Dot Coms Take Net Neutrality Beating
Steven Levy wrote the seminal book on hacker culture in 1984, appropriately titled Hackers. In it, he traces the development of hardware and software hackers from the late-fifties through the mid-eighties, explaining in great detail the unwritten philosophies of the people who helped design and build the network we use today.
Twenty-two years later, it’s still the first book I make my students read before we even begin discussing media in the modern age, because it’s important for them to understand why the Internet was developed the way it was before they start trying to create new media models that use the technology.
There’s an even more important reason for understanding this history, though, particularly in light of the current political debate over net neutrality, which, in simplistic terms, is a debate over whether all information should be allowed to flow freely over the Internet or should be broken up into a tiered system, with certain companies dictating what information can pass quickly through its gateways.
It’s frightening that this debate is happening.

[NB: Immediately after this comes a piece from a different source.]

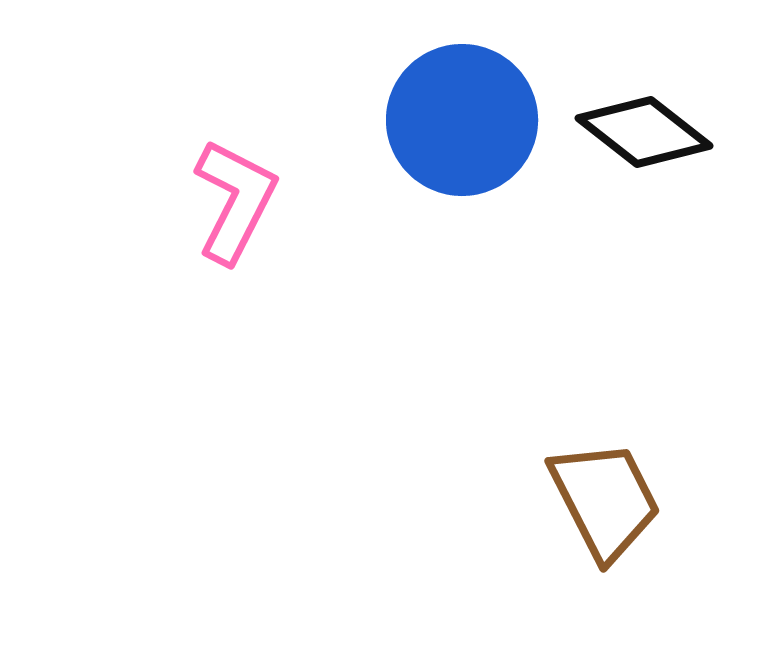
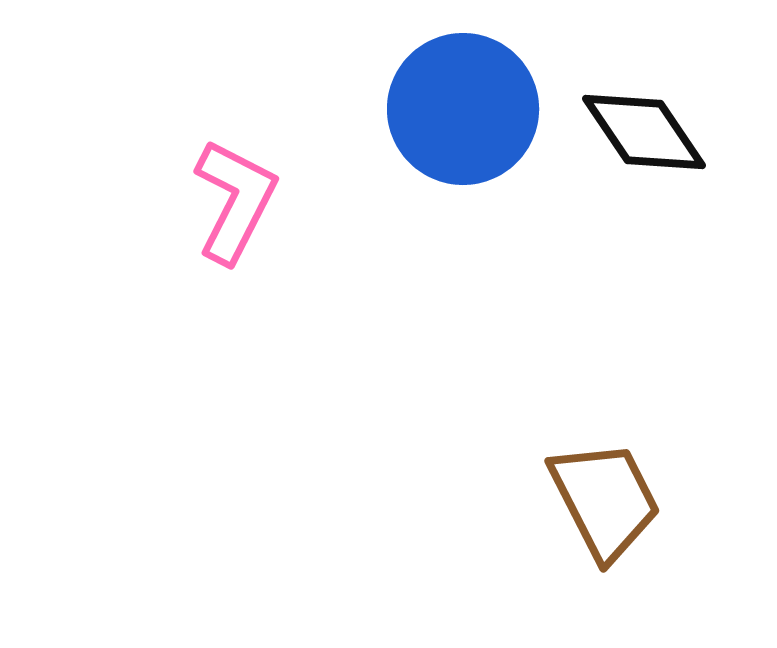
blue circle: moved 1 px right, 11 px up
black diamond: rotated 18 degrees clockwise
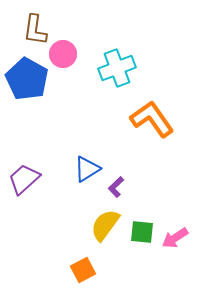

It’s even more frightening that old-school cable and telecommunication companies (in AT&T’s case, the very same company that tried to derail the development of the Internet architecture in the fifties) are winning over members of Congress, according to this article on Bloomberg.
And it’s no surprise that old-style, traditional lobbying is winning. Check out this YouTube clip from the Daily Show, as Ted Stevens (R-Alaska), chairman of the Senate’s Committee on Commerce, Science and Transportation, tries to explain how the Internet works, and why corporations should have the ability to segregate traffic. It would be funny, if it wasn’t so scary.
To someone like Stevens, evidently, the hows and whys of the architecture are of little consequence. A book like Levy’s (or ones by Lawrence Lessig, or Katie Hafner, or Nicholas Negroponte, or David Weinberger, or Howard Rheingold) takes too long to digest in the fast-moving world of legislative politics. That is a fault of our process, and not of Stevens.
That leaves us all in a very precarious position, as Congress pushes forward an agenda that would radically change the ways in which our most important communication system works – without fully understanding why that system operates the way that it does.
After all, AT&T, one of the companies pushing for an end to net neutrality, also once told Congress that allowing anyone to add any device to the phone lines (such as an answering machine or a non-AT&T-owned phone) would surely compromise the infrastructure. Had our government listened to that argument, we’d still be using large, black rotary phones that operate on party lines.